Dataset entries

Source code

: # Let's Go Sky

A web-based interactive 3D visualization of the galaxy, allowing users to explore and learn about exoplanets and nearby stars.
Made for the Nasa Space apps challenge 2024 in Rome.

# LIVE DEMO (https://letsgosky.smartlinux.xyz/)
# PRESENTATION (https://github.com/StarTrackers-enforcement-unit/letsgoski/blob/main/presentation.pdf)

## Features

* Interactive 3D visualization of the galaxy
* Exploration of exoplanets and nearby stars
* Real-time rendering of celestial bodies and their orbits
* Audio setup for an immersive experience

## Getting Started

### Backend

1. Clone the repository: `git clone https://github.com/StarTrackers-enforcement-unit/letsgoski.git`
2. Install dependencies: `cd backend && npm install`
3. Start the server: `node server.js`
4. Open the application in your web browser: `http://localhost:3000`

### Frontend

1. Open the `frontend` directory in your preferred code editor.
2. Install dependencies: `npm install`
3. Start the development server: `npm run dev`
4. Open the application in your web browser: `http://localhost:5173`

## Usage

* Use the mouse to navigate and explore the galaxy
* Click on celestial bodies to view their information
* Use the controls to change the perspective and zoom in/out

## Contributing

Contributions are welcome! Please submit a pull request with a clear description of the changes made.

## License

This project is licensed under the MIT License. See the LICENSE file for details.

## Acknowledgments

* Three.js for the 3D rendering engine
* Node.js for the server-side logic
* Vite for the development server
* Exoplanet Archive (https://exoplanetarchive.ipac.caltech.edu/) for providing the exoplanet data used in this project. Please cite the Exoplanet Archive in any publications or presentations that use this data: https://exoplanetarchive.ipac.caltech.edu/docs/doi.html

> Problem requirements
Please reproduce the lines of the material from the line with "Contributions are welcome!" up to and including the last line.

> Solution to the exercise
Contributions are welcome! Please submit a pull request with a clear description of the changes made.

## License

This project is licensed under the MIT License. See the LICENSE file for details.

## Acknowledgments

* Three.js for the 3D rendering engine
* Node.js for the server-side logic
* Vite for the development server
* Exoplanet Archive (https://exoplanetarchive.ipac.caltech.edu/) for providing the exoplanet data used in this project. Please cite the Exoplanet Archive in any publications or presentations that use this data: https://exoplanetarchive.ipac.caltech.edu/docs/doi.html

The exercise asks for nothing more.